Cette opinion, qui se déduit d’une manière forcée des principes posés au Timée, est en formelle contradiction avec la Physique d’Aristote ; car, selon cette Physique, à un corps simple convient un seul mouvement naturel, toujours circulaire, toujours centripète ou toujours centrifuge. Or, Oresme admet pleinement l’opinion platonicienne ; il l’expose avec soin et il se plaît à faire ressortir l’opposition qu’elle offre à la théorie péripatéticienne du mouvement naturel.

Le Doyen du chapitre de Rouen s’exprime en ces termes[1] :

« Posé par ymagination que un tuel ou canal de cuivre ou d’autre matière soit si long que, du centre de la terre, il ataigne iusques à la fin de la région des élémens, ce est iusques au ciel.

» Je dis que se ce tuel estoit plain de feu, fors un petit de aer qui fust par dessus tout au bout de hault, cest aer descendroit iusques au centre de la terre, car tousjours le moins légier descent soubs le plus légier.

» Et se cest tuel estoit plain d’eaue fors que cest tantet de aer fust près du centre, cet aer monteroit iusques au ciel, car tous jours monte aer en eaue naturelment. Et par ce appert que aer puet naturelment descendre et monter par le semi-dyamètre de l’espère des élémens. Et ces deux mouvemens sont simples et contraires, et doncques un simple corps est mouvable naturelment par deux simples mouvemens et contraires.

« Je respons que, par adventure, l’en pourroit dire que le mouvement de cest tantet de aer, ou cas dessus mis, en descendant est naturel siques à tant que cest aer soit en droit la région où est le lieu naturel de aer.

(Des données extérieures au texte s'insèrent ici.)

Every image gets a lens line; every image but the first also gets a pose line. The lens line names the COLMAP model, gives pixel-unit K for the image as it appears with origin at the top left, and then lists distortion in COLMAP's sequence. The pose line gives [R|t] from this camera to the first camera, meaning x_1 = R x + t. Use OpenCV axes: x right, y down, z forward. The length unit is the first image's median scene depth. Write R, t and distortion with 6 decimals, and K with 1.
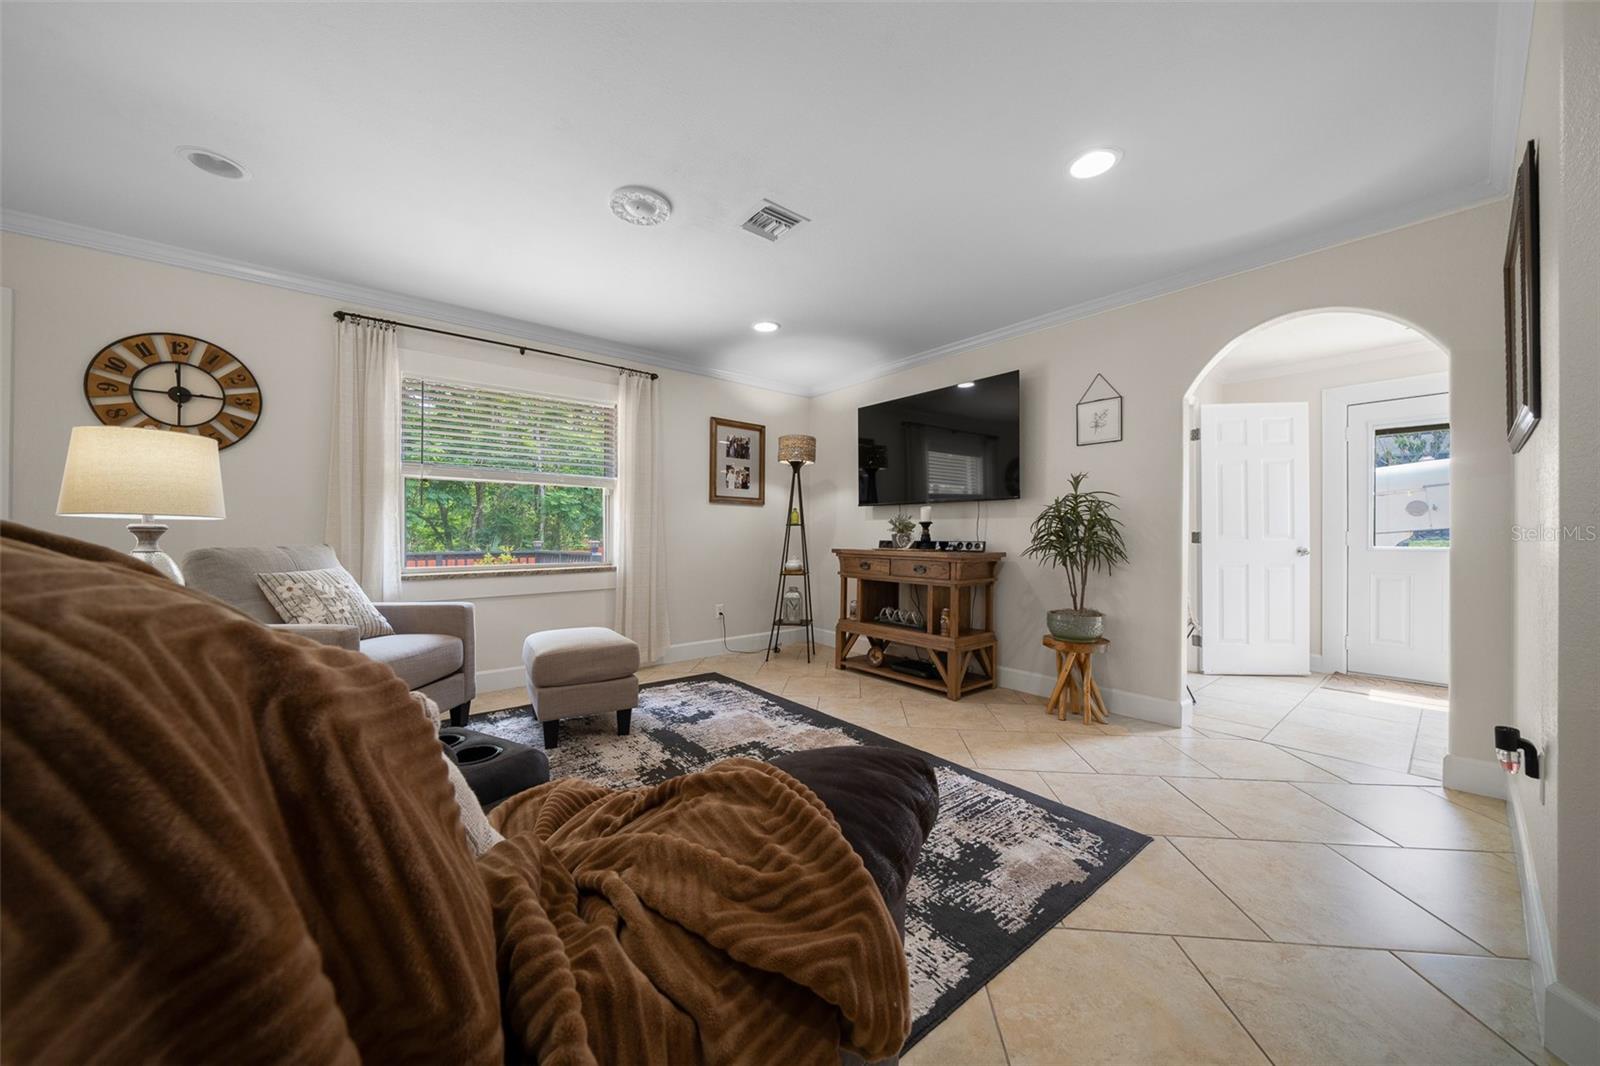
lens RADIAL K [[559.5, 0, 804.0], [0, 559.5, 538.3], [0, 0, 1]] dist [-0.006044, 0.000042]
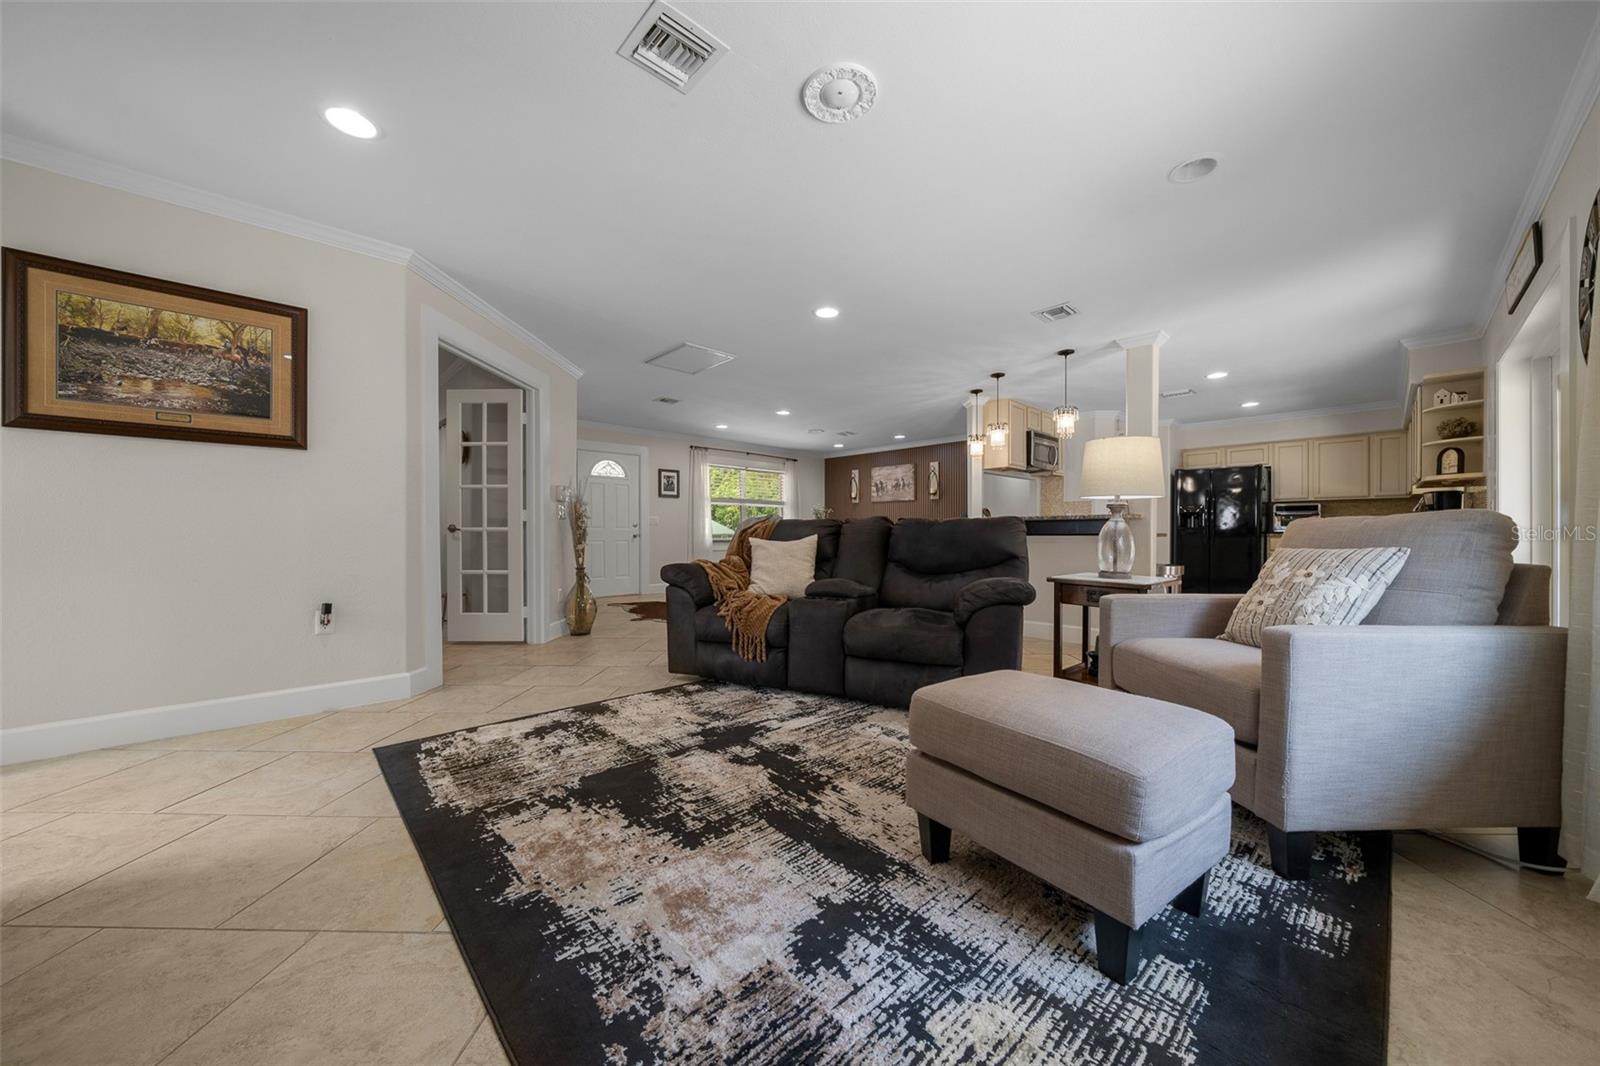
lens RADIAL K [[559.5, 0, 803.9], [0, 559.5, 540.1], [0, 0, 1]] dist [-0.006044, 0.000042]
pose [[-0.997192, 0.001050, -0.074875, -0.168132], [0.000351, 0.999956, 0.009350, 0.041692], [0.074882, 0.009298, -0.997149, 1.646851]]
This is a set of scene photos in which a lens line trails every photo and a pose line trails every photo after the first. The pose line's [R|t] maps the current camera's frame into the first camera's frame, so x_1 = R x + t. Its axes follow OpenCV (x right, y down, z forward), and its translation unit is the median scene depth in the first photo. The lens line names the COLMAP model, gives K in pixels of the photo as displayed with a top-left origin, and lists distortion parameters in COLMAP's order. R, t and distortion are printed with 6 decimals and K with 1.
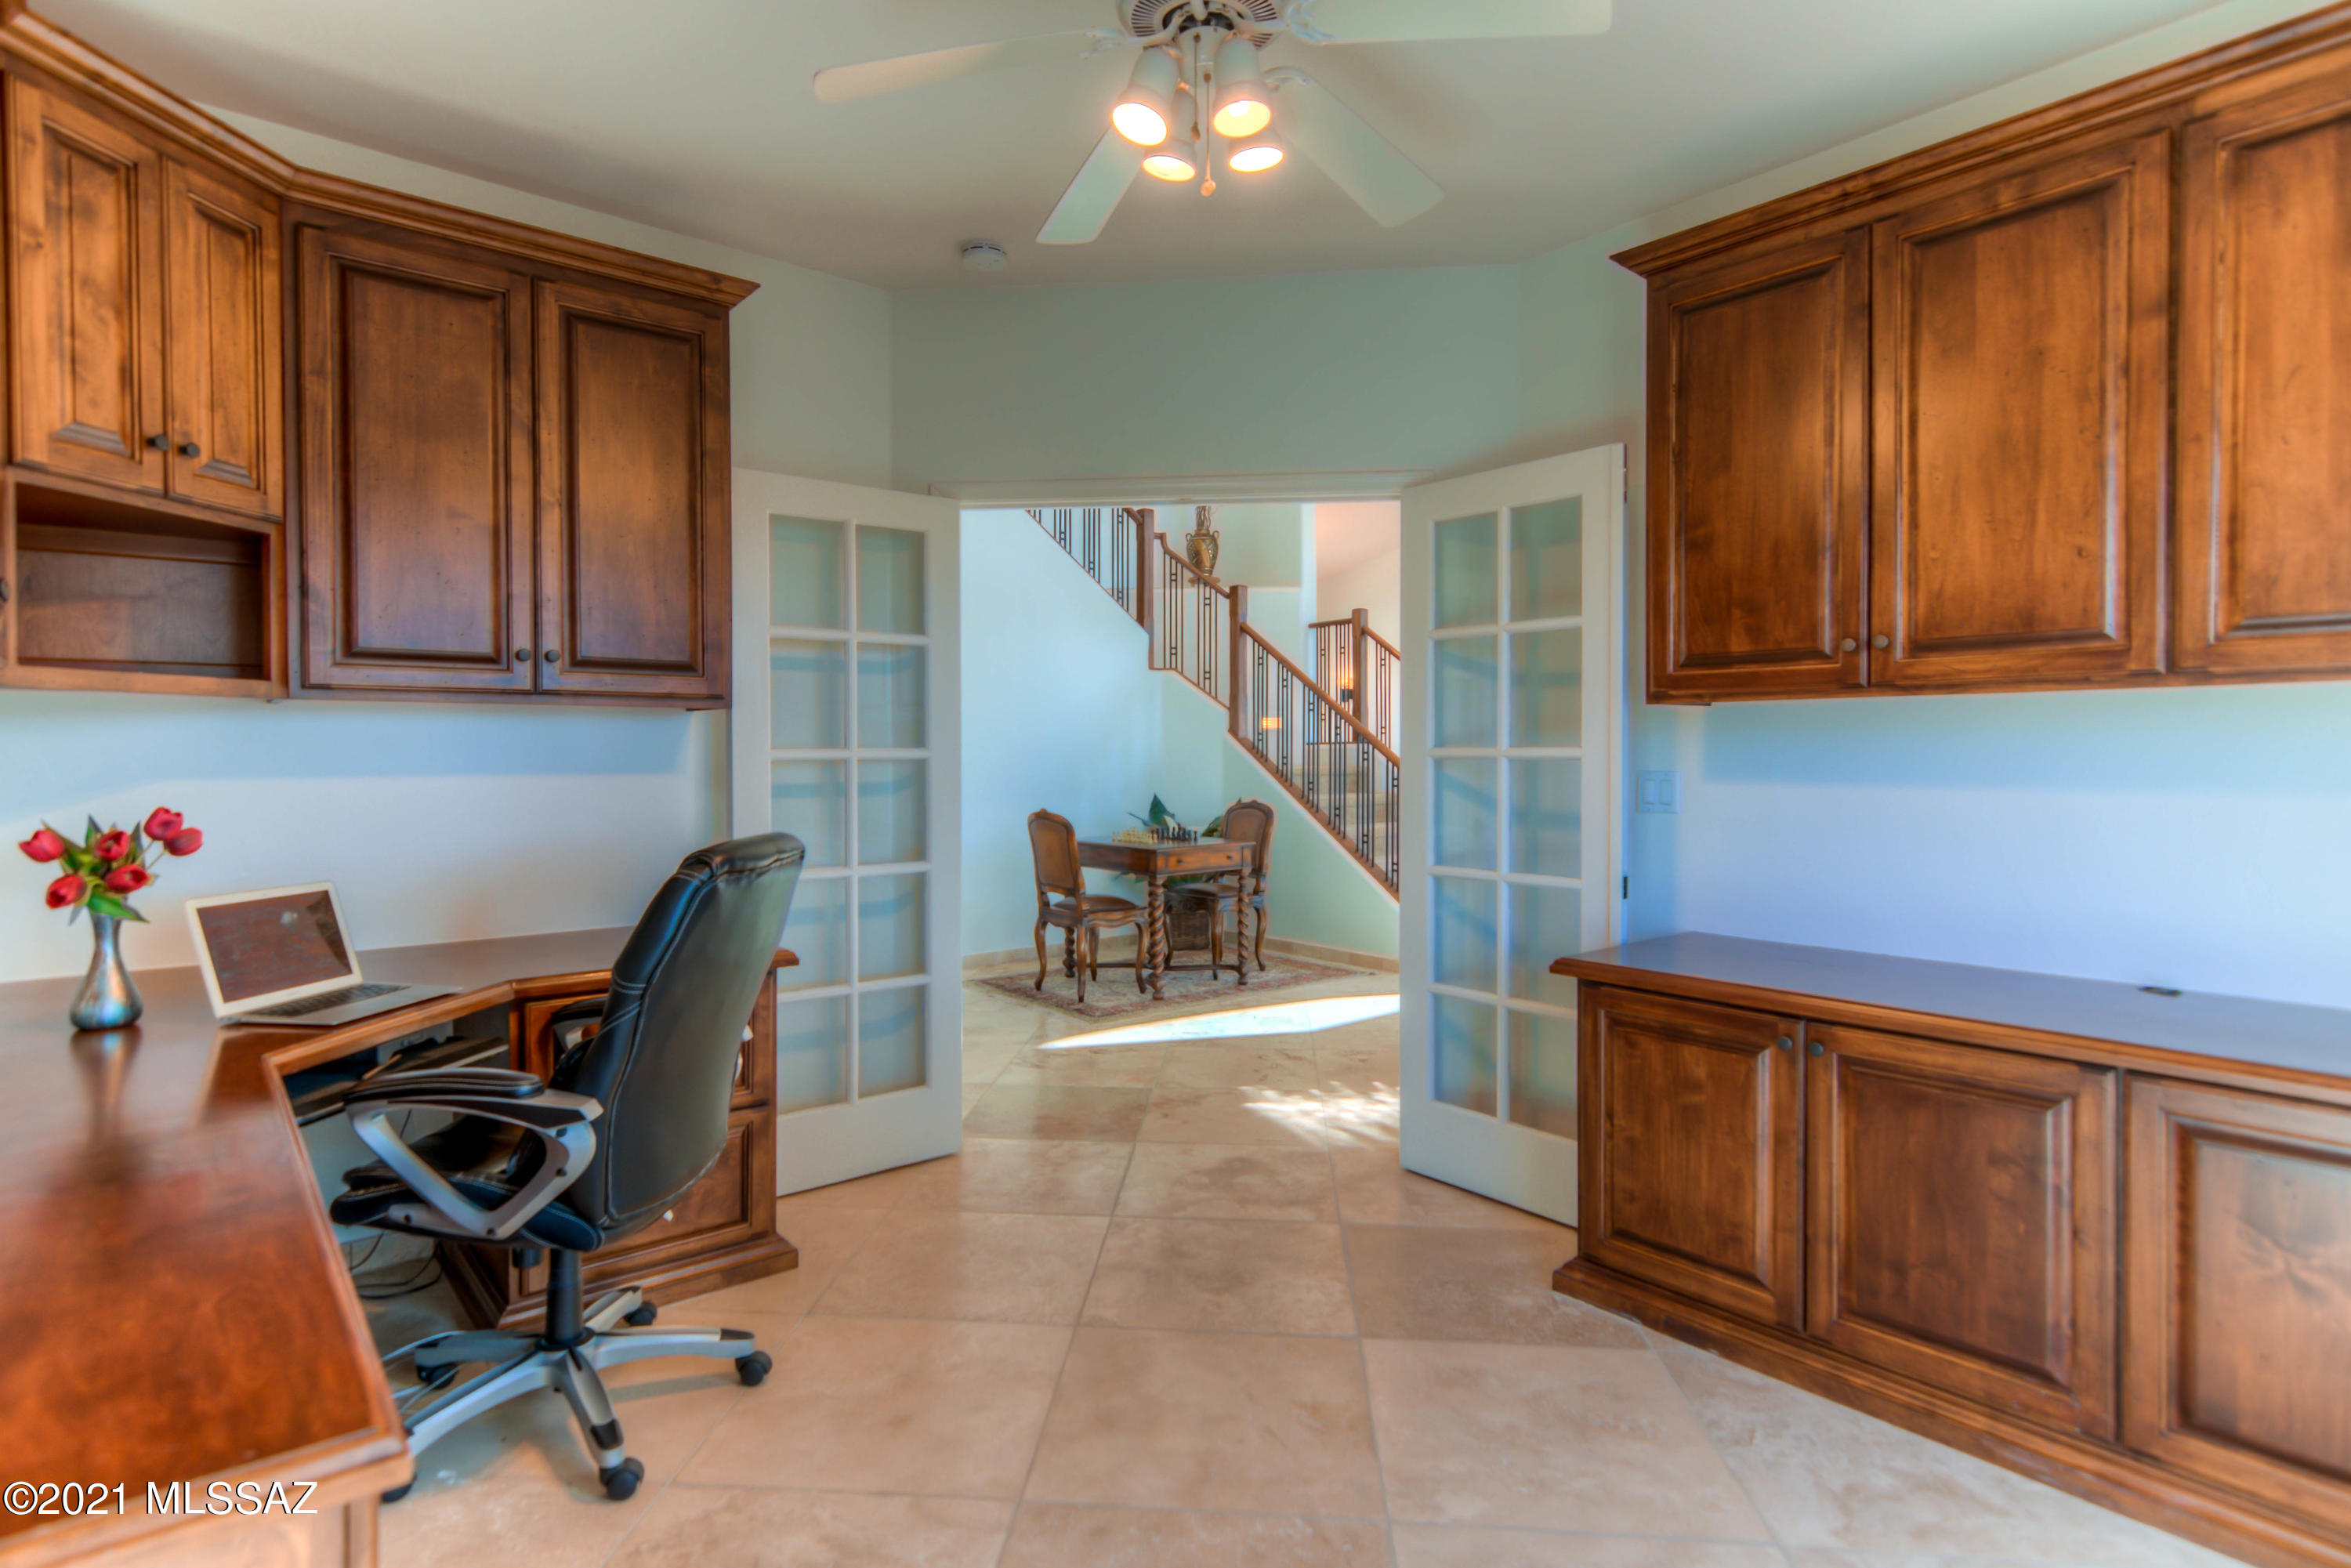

» Et après ce, cest aer descent encor en bas par violence pour ce que le feu, qui est plus légier, le foule et le met dessoubs soy, et ainsi ceste descendue est partie naturele et partie violence.

» Semblablement, le mouvement de cest aer en montant en l’eaue est naturel iusques à tant que il monte du centre de la terre iusques à la région de l’aer, là où est son lieu naturel.

  1. Nicole Oresme, Traité du Ciel et du Monde, livre I, ch. IV ; ms. cit., fol. 5, col. d.